** DOCUMENT PASSAGE **
......
The loan will have a fifteen (15) month draw down period with interest payments due monthly commencing on February 26, 2015 and ending on April 26, 2016. Thereafter, the entire outstanding principal balance shall be converted to a sixty-nine (69) month term loan with principal and interest payments due monthly amortized over three hundred (300) months. The first principal and interest payment is due on May 26, 2016 and will continue on the same day of each month thereafter. The final principal and interest payment is due on January 26, 2022 and will include all unpaid principal and all accrued and unpaid interest. The Company may pay without penalty all or a portion of the amount owed earlier than due.
Under the Loan Agreement, the loan bears interest, at an annual rate based on the one-month London Interbank Offered Rate (LIBOR) for deposits in U.S. Dollars plus 2.75%.
The Company’s obligations under the Loan Agreement will be secured by substantially all of the Company’s tangible and intangible property, including but not limited to the Company’s inventory, accounts, instruments, equipment, but excluding the Company’s intellectual property.
......
** EXERCISE GOAL **
Set down the loan terms passage exactly, from "The loan will" up to and including "earlier than due.".

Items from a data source
......
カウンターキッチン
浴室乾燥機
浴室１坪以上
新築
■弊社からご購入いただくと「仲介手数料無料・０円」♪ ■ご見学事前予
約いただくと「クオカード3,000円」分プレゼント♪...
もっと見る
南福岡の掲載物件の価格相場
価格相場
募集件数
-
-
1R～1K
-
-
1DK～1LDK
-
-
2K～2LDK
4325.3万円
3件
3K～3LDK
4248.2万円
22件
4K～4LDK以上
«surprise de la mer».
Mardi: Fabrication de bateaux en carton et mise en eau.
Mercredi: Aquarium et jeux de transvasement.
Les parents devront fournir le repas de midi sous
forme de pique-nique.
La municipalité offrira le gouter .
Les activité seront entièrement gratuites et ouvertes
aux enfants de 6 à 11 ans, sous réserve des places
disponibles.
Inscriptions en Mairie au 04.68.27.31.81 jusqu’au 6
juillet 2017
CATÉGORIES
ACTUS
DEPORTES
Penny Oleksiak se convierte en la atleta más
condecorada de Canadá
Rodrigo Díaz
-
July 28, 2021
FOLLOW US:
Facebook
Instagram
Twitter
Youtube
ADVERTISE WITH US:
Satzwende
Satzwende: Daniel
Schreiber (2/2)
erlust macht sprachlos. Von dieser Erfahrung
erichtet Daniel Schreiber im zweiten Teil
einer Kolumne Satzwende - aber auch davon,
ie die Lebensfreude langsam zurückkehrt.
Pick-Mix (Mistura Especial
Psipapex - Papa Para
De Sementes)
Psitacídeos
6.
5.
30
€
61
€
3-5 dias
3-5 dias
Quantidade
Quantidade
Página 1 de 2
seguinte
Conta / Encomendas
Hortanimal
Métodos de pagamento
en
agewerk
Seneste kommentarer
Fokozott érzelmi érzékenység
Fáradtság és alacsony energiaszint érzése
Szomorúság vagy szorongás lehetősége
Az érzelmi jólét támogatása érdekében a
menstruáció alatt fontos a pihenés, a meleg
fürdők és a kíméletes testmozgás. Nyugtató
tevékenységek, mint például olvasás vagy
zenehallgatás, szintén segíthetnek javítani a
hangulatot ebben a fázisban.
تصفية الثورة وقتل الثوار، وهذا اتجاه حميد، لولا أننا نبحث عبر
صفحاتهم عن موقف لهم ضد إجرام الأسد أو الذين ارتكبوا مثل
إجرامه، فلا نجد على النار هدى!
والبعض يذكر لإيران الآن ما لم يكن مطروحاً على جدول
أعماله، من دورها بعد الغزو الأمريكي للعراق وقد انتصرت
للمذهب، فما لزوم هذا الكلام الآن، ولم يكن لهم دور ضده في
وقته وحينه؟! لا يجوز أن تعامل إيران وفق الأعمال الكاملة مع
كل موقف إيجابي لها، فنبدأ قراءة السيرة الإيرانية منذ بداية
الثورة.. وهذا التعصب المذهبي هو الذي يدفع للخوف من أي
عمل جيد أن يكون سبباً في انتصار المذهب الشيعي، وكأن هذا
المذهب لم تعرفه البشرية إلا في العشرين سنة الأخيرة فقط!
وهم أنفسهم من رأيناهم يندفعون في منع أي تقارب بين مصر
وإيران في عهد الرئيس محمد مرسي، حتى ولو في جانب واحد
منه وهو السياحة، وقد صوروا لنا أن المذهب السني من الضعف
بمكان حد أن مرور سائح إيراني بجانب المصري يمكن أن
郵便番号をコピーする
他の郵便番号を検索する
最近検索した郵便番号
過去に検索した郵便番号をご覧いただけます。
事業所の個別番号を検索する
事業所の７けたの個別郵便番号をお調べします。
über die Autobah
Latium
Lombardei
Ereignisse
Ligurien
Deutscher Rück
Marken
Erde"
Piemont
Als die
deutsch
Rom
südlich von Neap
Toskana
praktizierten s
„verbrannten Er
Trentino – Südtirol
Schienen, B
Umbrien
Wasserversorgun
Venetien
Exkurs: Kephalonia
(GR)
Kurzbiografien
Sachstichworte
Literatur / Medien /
......
** EXERCISE OUTPUT **
The loan will have a fifteen (15) month draw down period with interest payments due monthly commencing on February 26, 2015 and ending on April 26, 2016. Thereafter, the entire outstanding principal balance shall be converted to a sixty-nine (69) month term loan with principal and interest payments due monthly amortized over three hundred (300) months. The first principal and interest payment is due on May 26, 2016 and will continue on the same day of each month thereafter. The final principal and interest payment is due on January 26, 2022 and will include all unpaid principal and all accrued and unpaid interest. The Company may pay without penalty all or a portion of the amount owed earlier than due.